### DIRECTIONS FOR THIS TASK
Verbatim copy, images omitted: return the full listing.

══ DATA PROVIDED ══

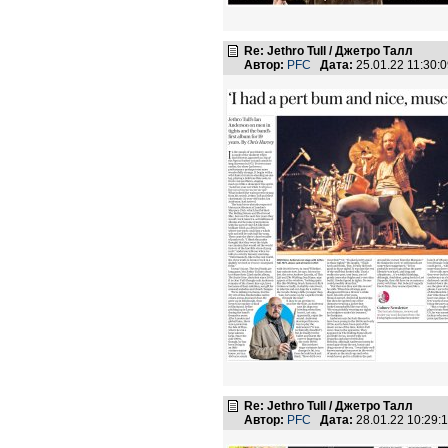
Re: Jethro Tull / Джетро Талл
Автор:
PFC
Дата:
25.01.22 11:30
Re: Jethro Tull / Джетро Талл
Автор:
PFC
Дата:
28.01.22 10:29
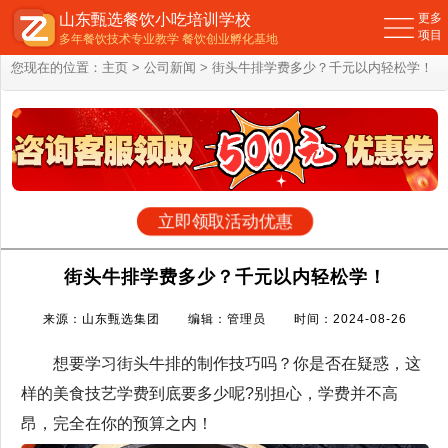
山东甄选餐饮小吃培训学校
更多
项目
多年餐饮技术专业教学 餐饮创业孵化基地
您现在的位置：
主页
>
公司新闻
> 街头牛排学费多少？千元以内轻松学！
立即领取活动优惠
街头牛排学费多少？千元以内轻松学！
来源：山东甄选集团 编辑：管理员 时间：2024-08-26
想要学习街头牛排的制作技巧吗？你是否在疑惑，这
样的美食技艺学费到底要多少呢?别担心，学费并不高
昂，完全在你的预算之内！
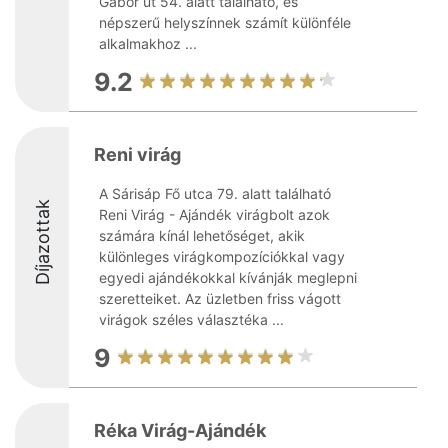
Gábor út 54. alatt található, és
népszerű helyszínnek számít különféle
alkalmakhoz ...
9.2
Reni virág
A Sárisáp Fő utca 79. alatt található
Díjazottak
Reni Virág - Ajándék virágbolt azok
számára kínál lehetőséget, akik
különleges virágkompozíciókkal vagy
egyedi ajándékokkal kívánják meglepni
szeretteiket. Az üzletben friss vágott
virágok széles választéka ...
9
Réka Virág-Ajándék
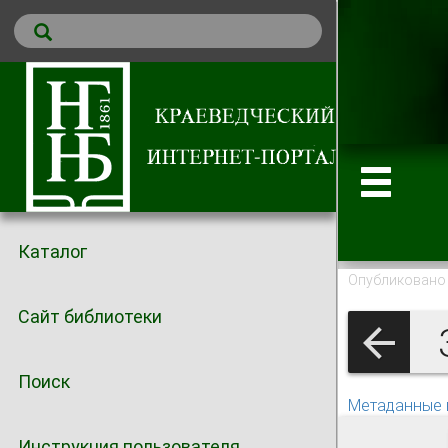
Каталог
Опубликовано 
Сайт библиотеки
Поиск
Метаданные 
Инструкция пользователя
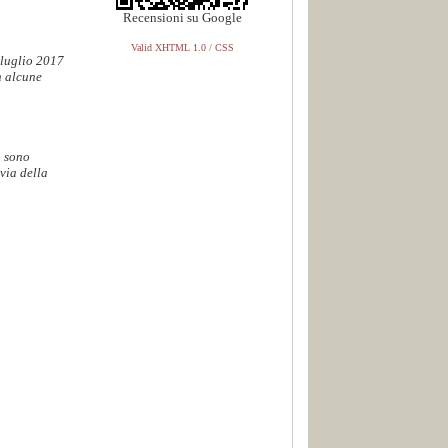
Recensioni su Google
Valid XHTML 1.0 / CSS
 luglio 2017
n alcune
. sono
via della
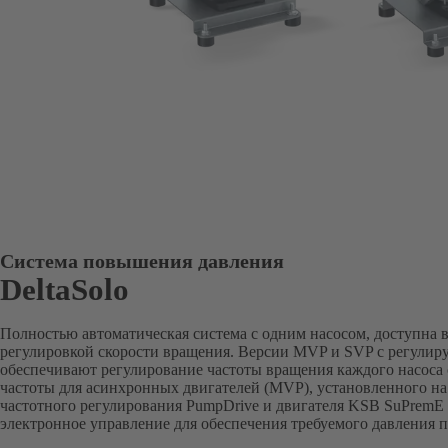
Система повышения давления
DeltaSolo
Полностью автоматическая система с одним насосом, доступна в
регулировкой скорости вращения. Версии MVP и SVP с регулир
обеспечивают регулирование частоты вращения каждого насоса
частоты для асинхронных двигателей (MVP), установленного на
частотного регулирования PumpDrive и двигателя KSB SuPremE 
электронное управление для обеспечения требуемого давления п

═══

### ANSWER BOX
Re: Jethro Tull / Джетро Талл
Автор:
PFC
Дата:
25.01.22 11:30
Re: Jethro Tull / Джетро Талл
Автор:
PFC
Дата:
28.01.22 10:29
山东甄选餐饮小吃培训学校
更多
项目
多年餐饮技术专业教学 餐饮创业孵化基地
您现在的位置：
主页
>
公司新闻
> 街头牛排学费多少？千元以内轻松学！
立即领取活动优惠
街头牛排学费多少？千元以内轻松学！
来源：山东甄选集团 编辑：管理员 时间：2024-08-26
想要学习街头牛排的制作技巧吗？你是否在疑惑，这
样的美食技艺学费到底要多少呢?别担心，学费并不高
昂，完全在你的预算之内！
Gábor út 54. alatt található, és
népszerű helyszínnek számít különféle
alkalmakhoz ...
9.2
Reni virág
A Sárisáp Fő utca 79. alatt található
Díjazottak
Reni Virág - Ajándék virágbolt azok
számára kínál lehetőséget, akik
különleges virágkompozíciókkal vagy
egyedi ajándékokkal kívánják meglepni
szeretteiket. Az üzletben friss vágott
virágok széles választéka ...
9
Réka Virág-Ajándék
Каталог
Опубликовано 
Сайт библиотеки
Поиск
Метаданные 
Инструкция пользователя
Recensioni su Google
Valid XHTML 1.0 / CSS
 luglio 2017
n alcune
. sono
via della
Система повышения давления
DeltaSolo
Полностью автоматическая система с одним насосом, доступна в
регулировкой скорости вращения. Версии MVP и SVP с регулир
обеспечивают регулирование частоты вращения каждого насоса
частоты для асинхронных двигателей (MVP), установленного на
частотного регулирования PumpDrive и двигателя KSB SuPremE 
электронное управление для обеспечения требуемого давления п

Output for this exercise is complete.